Para penasehat bekerja di Kantoor voor Inlandsche zaken yang bertugas memberikan nasehat kepada Gubernur Jenderal urusan pribumi. Peran Snouck dalam menyokong kolonialisme Belanda di Indonesia sangat besar. Untuk keperluan itu ia meneliti Islam Nusantara dan ia berusaha masuk ke pusat Islam, Makkah. Ia bermukim di sana, selama kurang lebih enam bulan, untuk mengumpulkan informasi mengenai kaum muslim Jawa di kota itu. Ia dibantu Sayyid Usman.Mengapa Snouck berhasil masuk ke Makkah? Koningsveld mengungkapkan bahwa Snouck dengan keahliannya dapat mengecoh ulama-ulama Makkah, bahwa ia seorang muslim, dengan nama samaran Abdul Gaffar. Hasil penelitiannya itu, dan di Aceh kemudian, ia gunakan untuk bahan nasehat-nasehat tentang bagaimana menangani kaum muslimin kepada pemerintah Hindia Belanda.

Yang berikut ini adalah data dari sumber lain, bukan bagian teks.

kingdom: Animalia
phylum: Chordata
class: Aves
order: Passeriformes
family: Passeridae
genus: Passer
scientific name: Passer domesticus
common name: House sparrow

Oleh generasi sesudah perang para tokoh yang memiliki peran penting dalam politik kolonial Belanda disorot, di antaranya Snouck Hurgronje. Sarjana yang yang melancarkan kritik terhadap Snouck ialah PS. van Koningsveld. Ia seorang peneliti ahli dalam sejarah Islam pada Fakultas Theologis, Universitas Leiden, Belanda. Ia memberikan ceramahnya mengenai Snouck Hurgronje tentang perannya dalam politik kolonial, dengan mengajukan beberapa pertanyaan:
1) apakah tujuan SH pergi ke Makah untuk memperdalam pengetahuannya tentang Islam ataukah menjalankan tugas pemerintah kolonial serta menjalankan penelitiannya?;
2) apakah motivasi SH masuk agama Islam (dengan nama Abdul Gafur)?;
3) bagaimana pendirian SH terhadap Islam di Indonesia, melindungi atau memerangi?;
4) bagaimana sikap SH terhadap pribumi?Dalam ceramahnya yang kemudian disiarkan Koningsveld mengatakan bahwa SH selama di Tanah Suci Makah untuk menyelidiki gerak-gerik para haji pribumi dari Hindia Belanda.

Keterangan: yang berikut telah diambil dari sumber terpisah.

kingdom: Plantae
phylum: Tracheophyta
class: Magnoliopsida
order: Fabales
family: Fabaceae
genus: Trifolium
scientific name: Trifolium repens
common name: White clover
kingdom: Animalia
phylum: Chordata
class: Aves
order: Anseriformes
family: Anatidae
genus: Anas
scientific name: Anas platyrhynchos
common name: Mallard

Penyelidikannya itu membantu penyusunan laporannya mengenai Aceh, yang kemudian menjadi buku De Atjehers.Dalam jilid kedua dipersoalkan Koningsveld karena SH tidak menyebutkan sumber datanya.Ia didatangkan ke Hindia Belanda setelah terjadi pemberontakan di Cilegon, Banten (Juli 1888). Pendirian SH, kata Sartono Kartodirdjo, ada relevansinya dengan peristiwa itu. Di kalangan pemerintah Belanda sendiri penuh Islamo-phobia serta kiai-phobia.

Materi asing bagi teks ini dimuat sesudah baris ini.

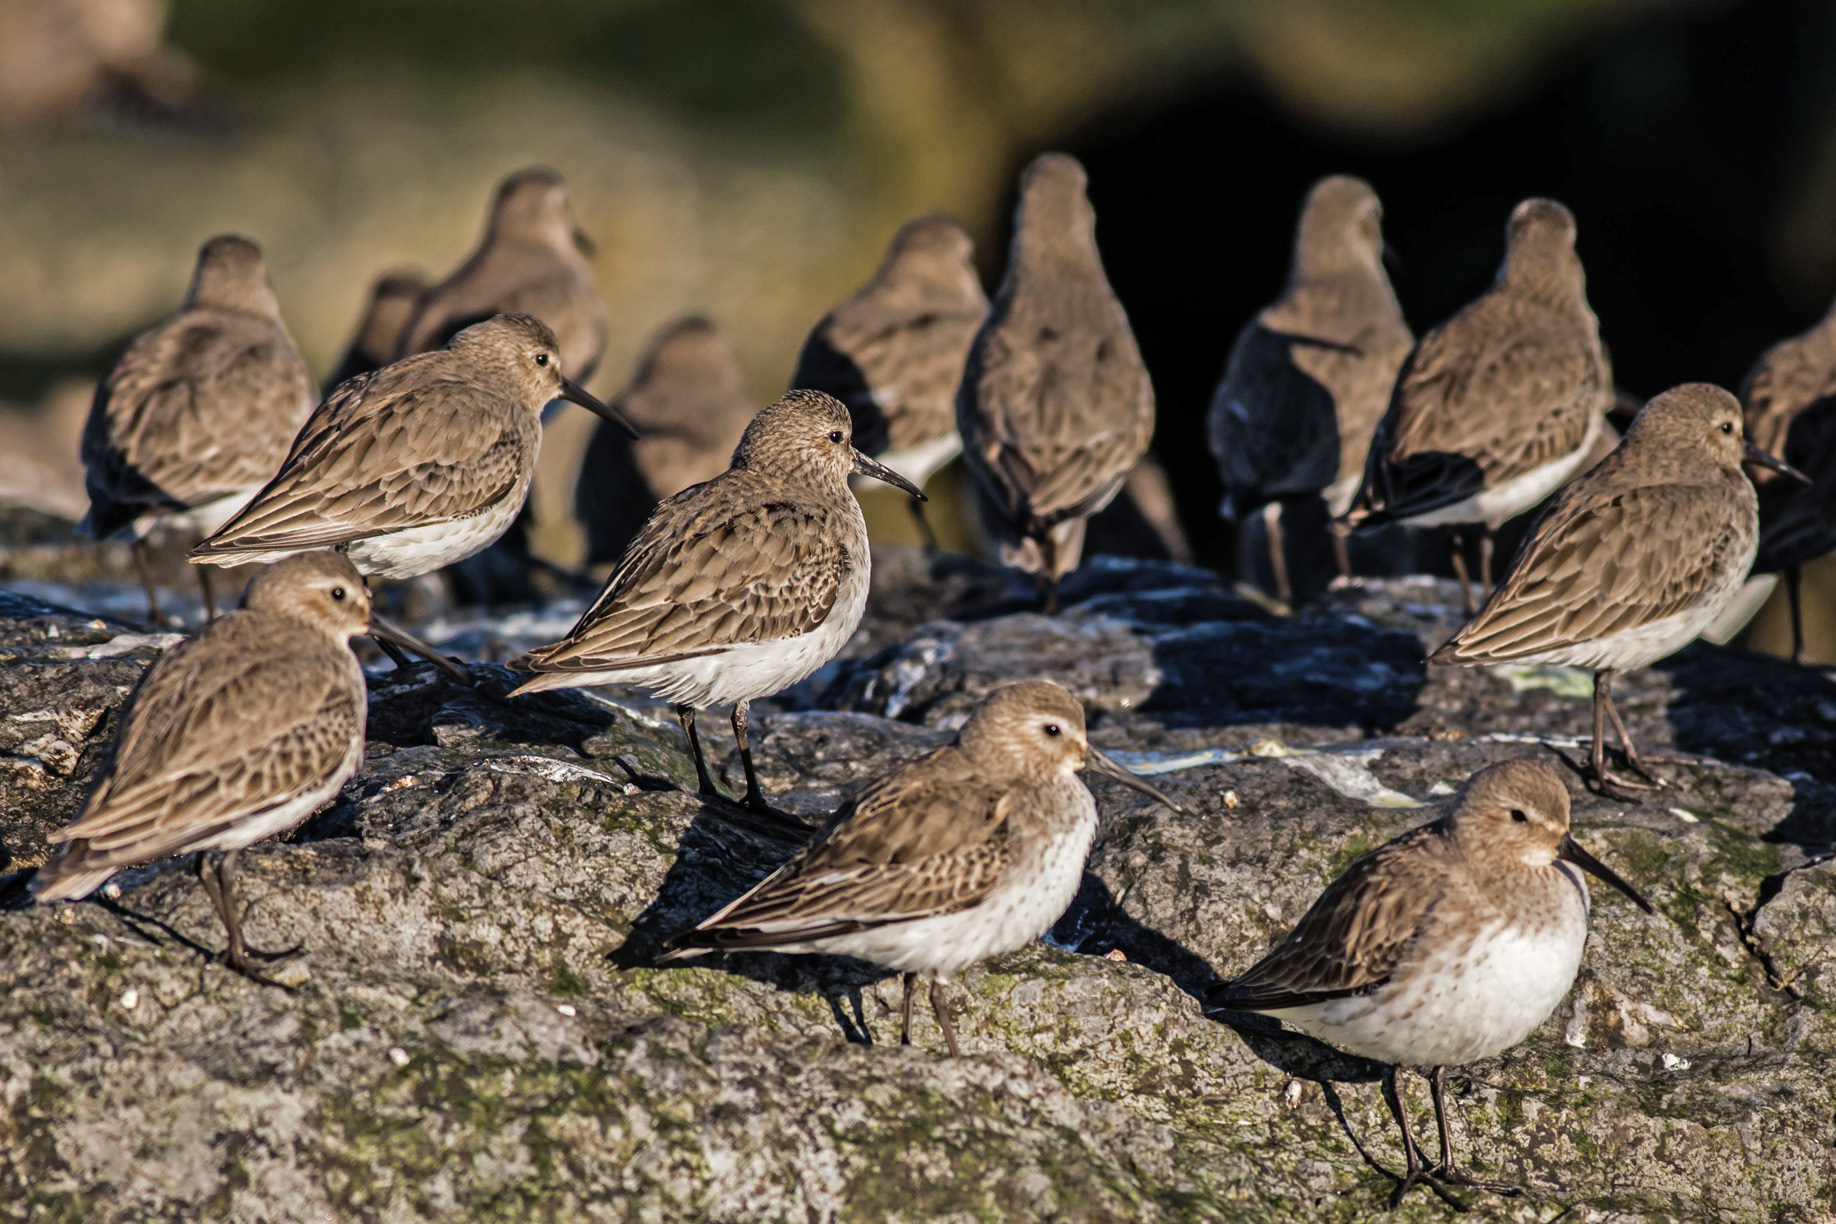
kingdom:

Menurut Koningsveld masuk Islamnya SH untuk tujuan memasuki kota Makah, untuk menyelidiki jamaah haji Hindia Belanda. Di samping tujuan itu, SH mengikuti cara Ignaz Goldziher yang mempelajari Islam dari dalam. Pandangan SH mengenai pribumi bahwa kaum pribumi perlu diemansipasi dari keterbelakangan, yang dikenal dengan “politik asosiasi”. Namun, dengan munculnya pergerakan nasional, politik asosiasi mengalami kegagalan.